▽

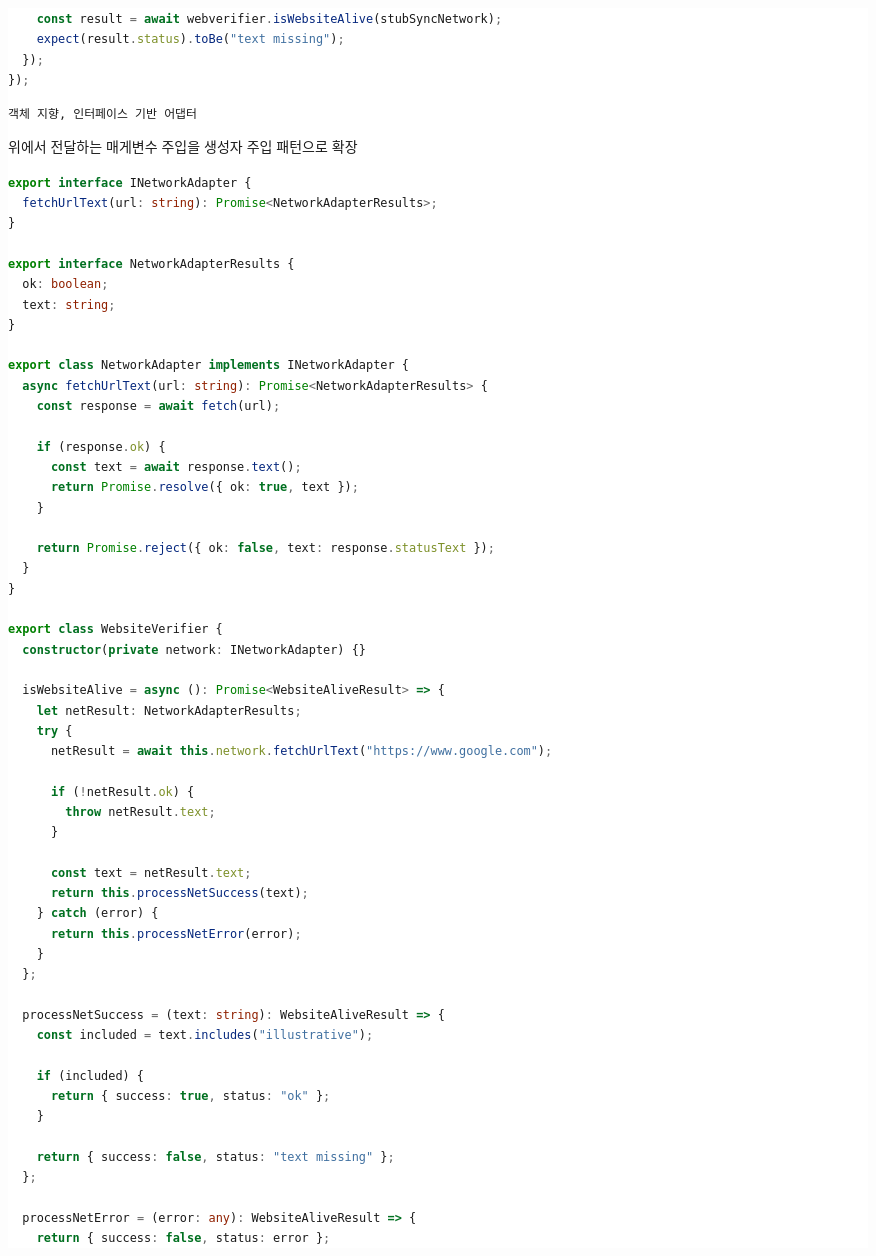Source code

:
 ```js
    const result = await webverifier.isWebsiteAlive(stubSyncNetwork);
    expect(result.status).toBe("text missing");
  });
});
```

`객체 지향, 인터페이스 기반 어댑터`

위에서 전달하는 매게변수 주입을 생성자 주입 패턴으로 확장

```ts
export interface INetworkAdapter {
  fetchUrlText(url: string): Promise<NetworkAdapterResults>;
}

export interface NetworkAdapterResults {
  ok: boolean;
  text: string;
}

export class NetworkAdapter implements INetworkAdapter {
  async fetchUrlText(url: string): Promise<NetworkAdapterResults> {
    const response = await fetch(url);

    if (response.ok) {
      const text = await response.text();
      return Promise.resolve({ ok: true, text });
    }

    return Promise.reject({ ok: false, text: response.statusText });
  }
}

export class WebsiteVerifier {
  constructor(private network: INetworkAdapter) {}

  isWebsiteAlive = async (): Promise<WebsiteAliveResult> => {
    let netResult: NetworkAdapterResults;
    try {
      netResult = await this.network.fetchUrlText("https://www.google.com");

      if (!netResult.ok) {
        throw netResult.text;
      }

      const text = netResult.text;
      return this.processNetSuccess(text);
    } catch (error) {
      return this.processNetError(error);
    }
  };

  processNetSuccess = (text: string): WebsiteAliveResult => {
    const included = text.includes("illustrative");

    if (included) {
      return { success: true, status: "ok" };
    }

    return { success: false, status: "text missing" };
  };

  processNetError = (error: any): WebsiteAliveResult => {
    return { success: false, status: error };
```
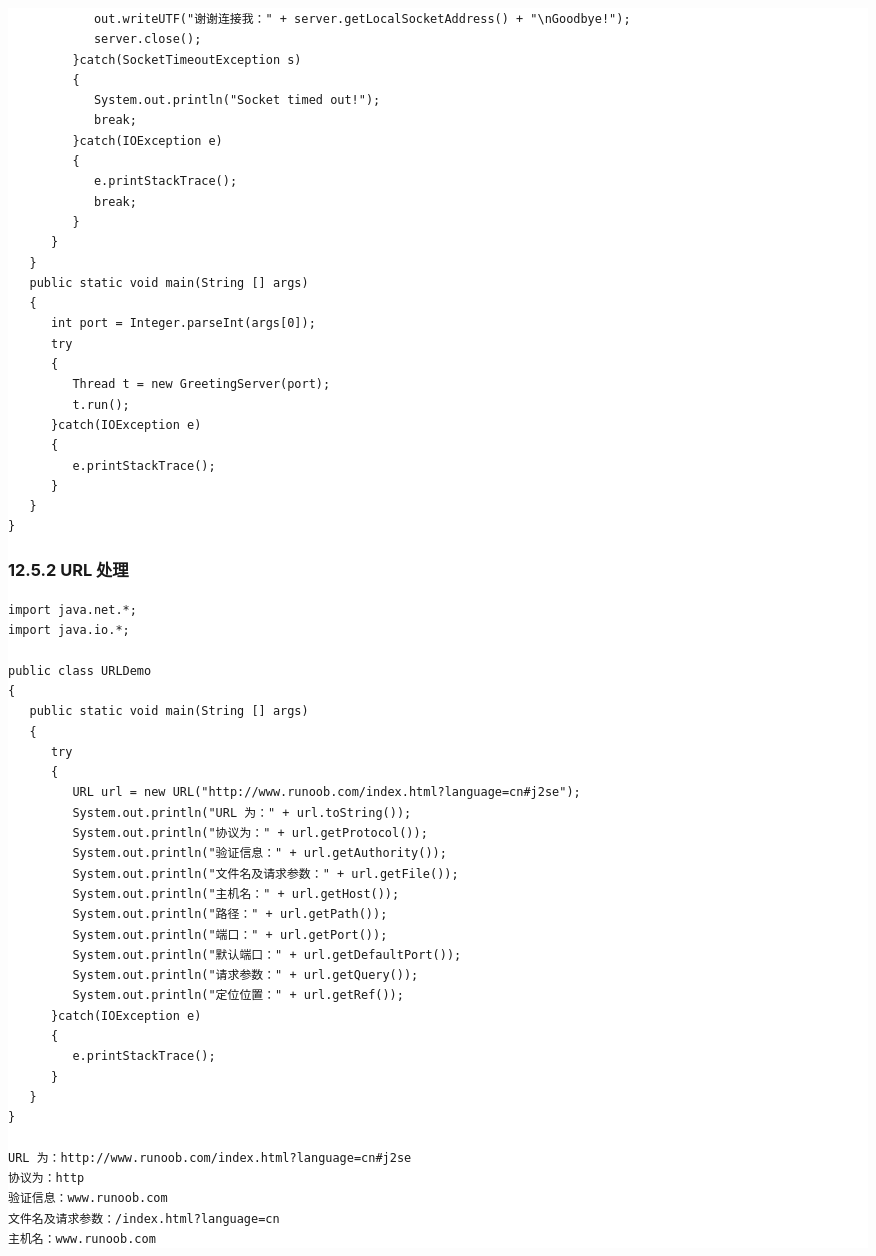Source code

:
 ```
            out.writeUTF("谢谢连接我：" + server.getLocalSocketAddress() + "\nGoodbye!");
            server.close();
         }catch(SocketTimeoutException s)
         {
            System.out.println("Socket timed out!");
            break;
         }catch(IOException e)
         {
            e.printStackTrace();
            break;
         }
      }
   }
   public static void main(String [] args)
   {
      int port = Integer.parseInt(args[0]);
      try
      {
         Thread t = new GreetingServer(port);
         t.run();
      }catch(IOException e)
      {
         e.printStackTrace();
      }
   }
}
```

### 12.5.2 URL 处理

```
import java.net.*;
import java.io.*;
 
public class URLDemo
{
   public static void main(String [] args)
   {
      try
      {
         URL url = new URL("http://www.runoob.com/index.html?language=cn#j2se");
         System.out.println("URL 为：" + url.toString());
         System.out.println("协议为：" + url.getProtocol());
         System.out.println("验证信息：" + url.getAuthority());
         System.out.println("文件名及请求参数：" + url.getFile());
         System.out.println("主机名：" + url.getHost());
         System.out.println("路径：" + url.getPath());
         System.out.println("端口：" + url.getPort());
         System.out.println("默认端口：" + url.getDefaultPort());
         System.out.println("请求参数：" + url.getQuery());
         System.out.println("定位位置：" + url.getRef());
      }catch(IOException e)
      {
         e.printStackTrace();
      }
   }
}

URL 为：http://www.runoob.com/index.html?language=cn#j2se
协议为：http
验证信息：www.runoob.com
文件名及请求参数：/index.html?language=cn
主机名：www.runoob.com
```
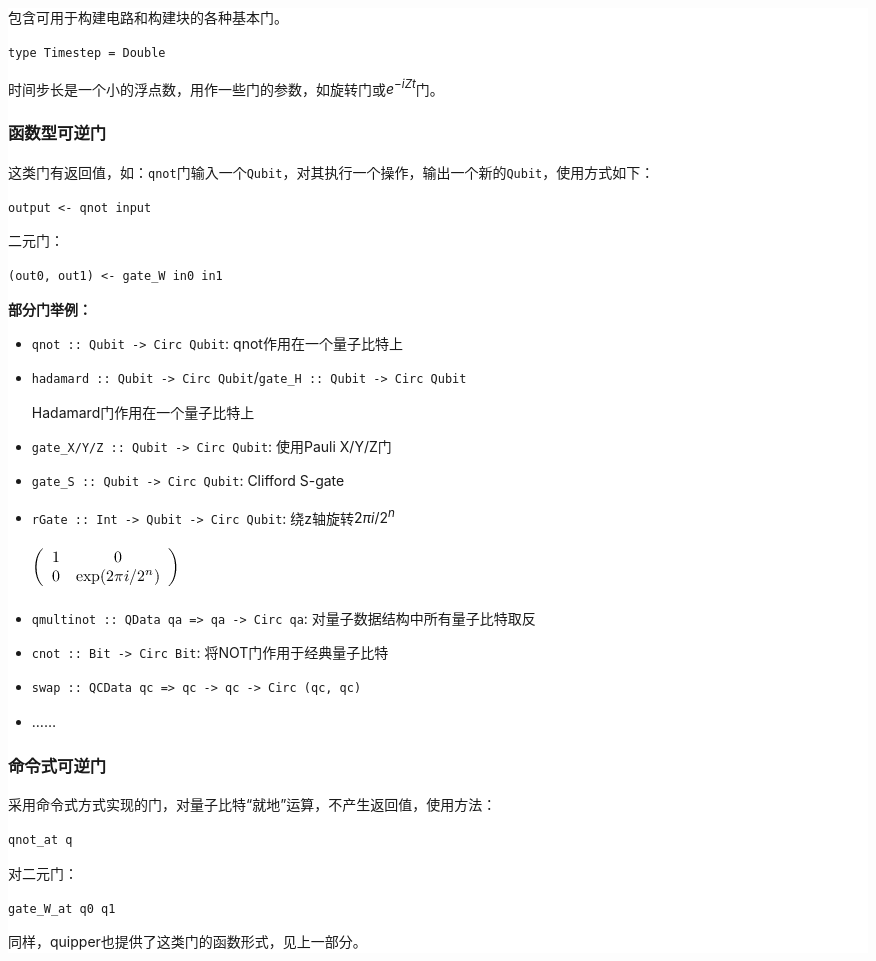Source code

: 包含可用于构建电路和构建块的各种基本门。

`type Timestep = Double`

时间步长是一个小的浮点数，用作一些门的参数，如旋转门或$e^{-iZt}$门。

### 函数型可逆门

这类门有返回值，如：`qnot`门输入一个`Qubit`，对其执行一个操作，输出一个新的`Qubit`，使用方式如下：
```
output <- qnot input
```

二元门：

```
(out0, out1) <- gate_W in0 in1
```

**部分门举例：**

- `qnot :: Qubit -> Circ Qubit`: qnot作用在一个量子比特上

- `hadamard :: Qubit -> Circ Qubit`/`gate_H :: Qubit -> Circ Qubit`

   Hadamard门作用在一个量子比特上

- `gate_X/Y/Z :: Qubit -> Circ Qubit`: 使用Pauli X/Y/Z门

- `gate_S :: Qubit -> Circ Qubit`: Clifford S-gate

- `rGate :: Int -> Qubit -> Circ Qubit`: 绕z轴旋转$2\pi i/2^n$

  ![img](quipper.assets/rGate.png)

- `qmultinot :: QData qa => qa -> Circ qa`: 对量子数据结构中所有量子比特取反

- `cnot :: Bit -> Circ Bit`: 将NOT门作用于经典量子比特

- `swap :: QCData qc => qc -> qc -> Circ (qc, qc)`

- ……

### 命令式可逆门

采用命令式方式实现的门，对量子比特“就地”运算，不产生返回值，使用方法：

```
qnot_at q
```

对二元门：

```
gate_W_at q0 q1
```

同样，quipper也提供了这类门的函数形式，见上一部分。
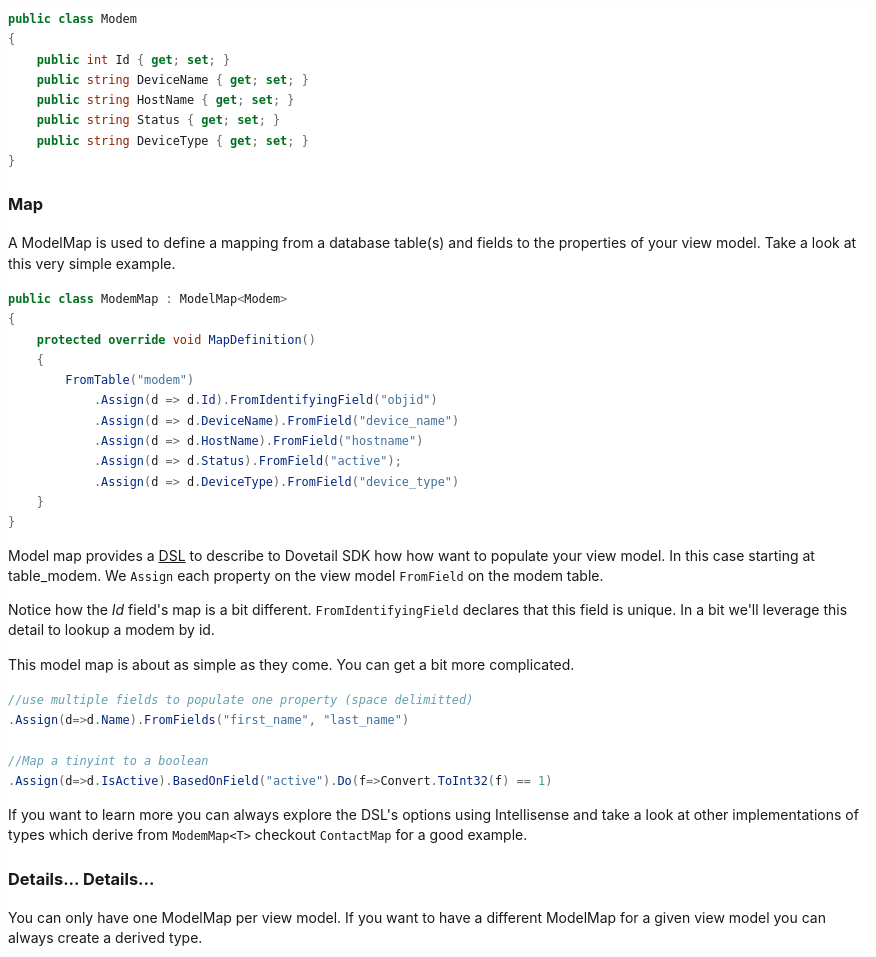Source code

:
 ```cs
public class Modem
{
	public int Id { get; set; }
	public string DeviceName { get; set; }
	public string HostName { get; set; }
	public string Status { get; set; }
	public string DeviceType { get; set; }
}
```

### Map

A ModelMap is used to define a mapping from a database table(s) and fields to the properties of your view model. Take a look at this very simple example. 

```cs
public class ModemMap : ModelMap<Modem>
{
	protected override void MapDefinition()
	{
		FromTable("modem")
			.Assign(d => d.Id).FromIdentifyingField("objid")
			.Assign(d => d.DeviceName).FromField("device_name")
			.Assign(d => d.HostName).FromField("hostname")
			.Assign(d => d.Status).FromField("active");
			.Assign(d => d.DeviceType).FromField("device_type")
	}
}
```

Model map provides a [DSL](http://en.wikipedia.org/wiki/Domain-specific_language) to describe to Dovetail SDK how how want to populate your view model. In this case starting at table_modem. We `Assign` each property on the view model `FromField` on the modem table. 

Notice how the *Id* field's map is a bit different. `FromIdentifyingField` declares that this field is unique. In a bit we'll leverage this detail to lookup a modem by id. 

This model map is about as simple as they come. You can get a bit more complicated. 

```cs
//use multiple fields to populate one property (space delimitted)
.Assign(d=>d.Name).FromFields("first_name", "last_name") 

//Map a tinyint to a boolean
.Assign(d=>d.IsActive).BasedOnField("active").Do(f=>Convert.ToInt32(f) == 1) 
```

If you want to learn more you can always explore the DSL's options using Intellisense and take a look at other implementations of types which derive from `ModemMap<T>` checkout `ContactMap` for a good example.

### Details... Details...

You can only have one ModelMap per view model. If you want to have a different ModelMap for a given view model you can always create a derived type.
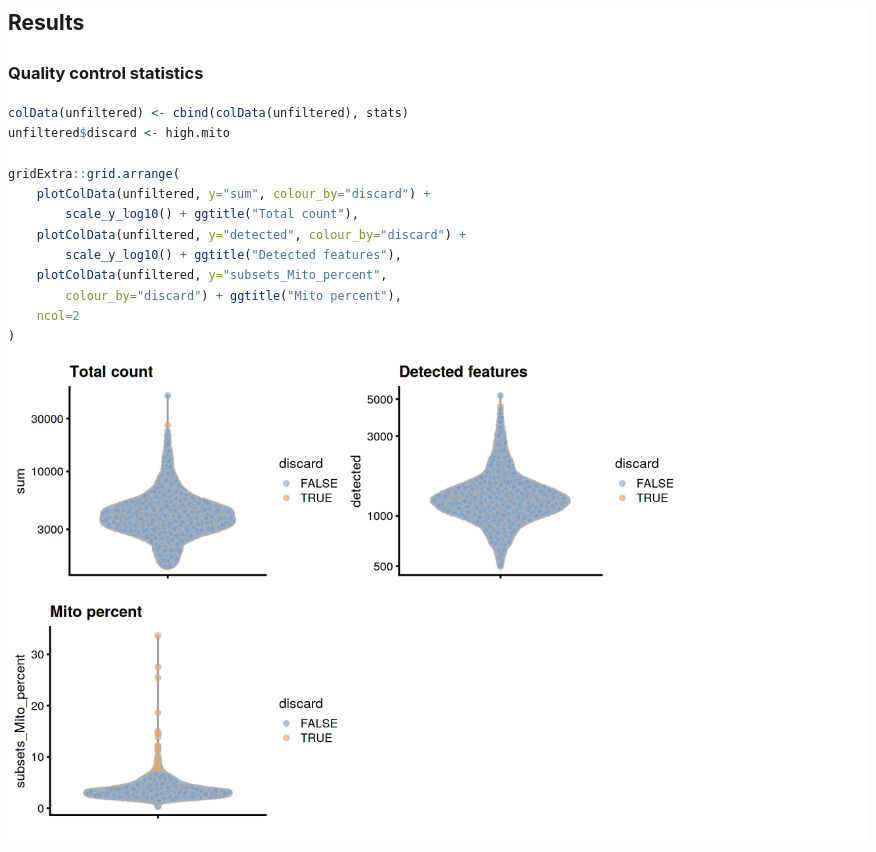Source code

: ## Results

### Quality control statistics


```r
colData(unfiltered) <- cbind(colData(unfiltered), stats)
unfiltered$discard <- high.mito

gridExtra::grid.arrange(
    plotColData(unfiltered, y="sum", colour_by="discard") +
        scale_y_log10() + ggtitle("Total count"),
    plotColData(unfiltered, y="detected", colour_by="discard") +
        scale_y_log10() + ggtitle("Detected features"),
    plotColData(unfiltered, y="subsets_Mito_percent",
        colour_by="discard") + ggtitle("Mito percent"),
    ncol=2
)
```

<img src="P3_W05.tenx-filtered-pbmc4k_files/figure-html/unnamed-chunk-2-1.png" width="672" />
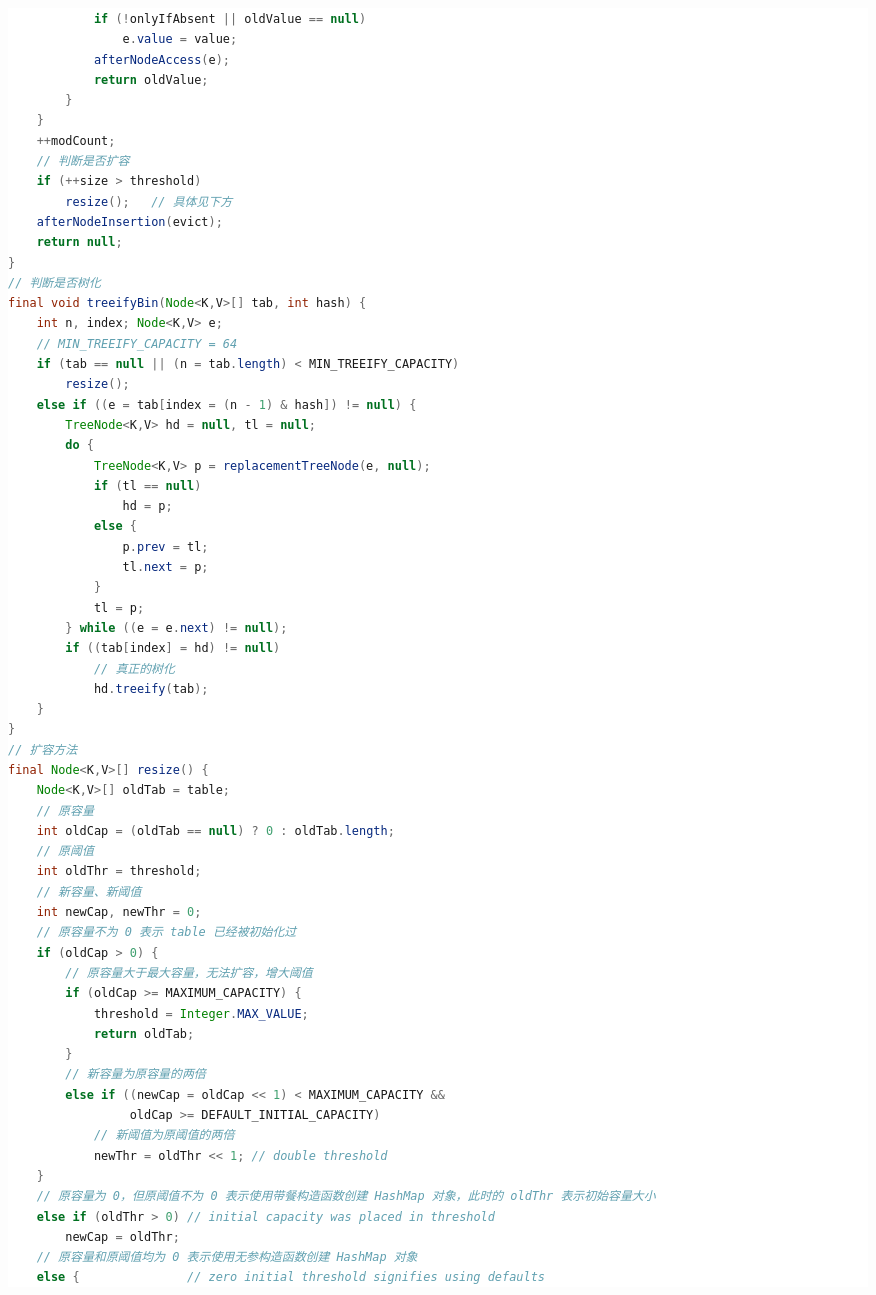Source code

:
 ```java
            if (!onlyIfAbsent || oldValue == null)
                e.value = value;
            afterNodeAccess(e);
            return oldValue;
        }
    }
    ++modCount;
    // 判断是否扩容
    if (++size > threshold)
        resize();   // 具体见下方
    afterNodeInsertion(evict);
    return null;
}
// 判断是否树化
final void treeifyBin(Node<K,V>[] tab, int hash) {
    int n, index; Node<K,V> e;
    // MIN_TREEIFY_CAPACITY = 64
    if (tab == null || (n = tab.length) < MIN_TREEIFY_CAPACITY)
        resize();
    else if ((e = tab[index = (n - 1) & hash]) != null) {
        TreeNode<K,V> hd = null, tl = null;
        do {
            TreeNode<K,V> p = replacementTreeNode(e, null);
            if (tl == null)
                hd = p;
            else {
                p.prev = tl;
                tl.next = p;
            }
            tl = p;
        } while ((e = e.next) != null);
        if ((tab[index] = hd) != null)
            // 真正的树化
            hd.treeify(tab);
    }
}
// 扩容方法
final Node<K,V>[] resize() {
    Node<K,V>[] oldTab = table;
    // 原容量
    int oldCap = (oldTab == null) ? 0 : oldTab.length;
    // 原阈值
    int oldThr = threshold;
    // 新容量、新阈值
    int newCap, newThr = 0;
    // 原容量不为 0 表示 table 已经被初始化过
    if (oldCap > 0) {
        // 原容量大于最大容量，无法扩容，增大阈值
        if (oldCap >= MAXIMUM_CAPACITY) {
            threshold = Integer.MAX_VALUE;
            return oldTab;
        }
        // 新容量为原容量的两倍
        else if ((newCap = oldCap << 1) < MAXIMUM_CAPACITY &&
                 oldCap >= DEFAULT_INITIAL_CAPACITY)
            // 新阈值为原阈值的两倍
            newThr = oldThr << 1; // double threshold
    }
    // 原容量为 0，但原阈值不为 0 表示使用带餐构造函数创建 HashMap 对象，此时的 oldThr 表示初始容量大小
    else if (oldThr > 0) // initial capacity was placed in threshold
        newCap = oldThr;
    // 原容量和原阈值均为 0 表示使用无参构造函数创建 HashMap 对象
    else {               // zero initial threshold signifies using defaults
```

△

[EXERCISE] In the material above, which lines contain "fetchUrlText"? Copy each of them.

[YOUR RESPONSE]
  fetchUrlText(url: string): Promise<NetworkAdapterResults>;
  async fetchUrlText(url: string): Promise<NetworkAdapterResults> {
      netResult = await this.network.fetchUrlText("https://www.google.com");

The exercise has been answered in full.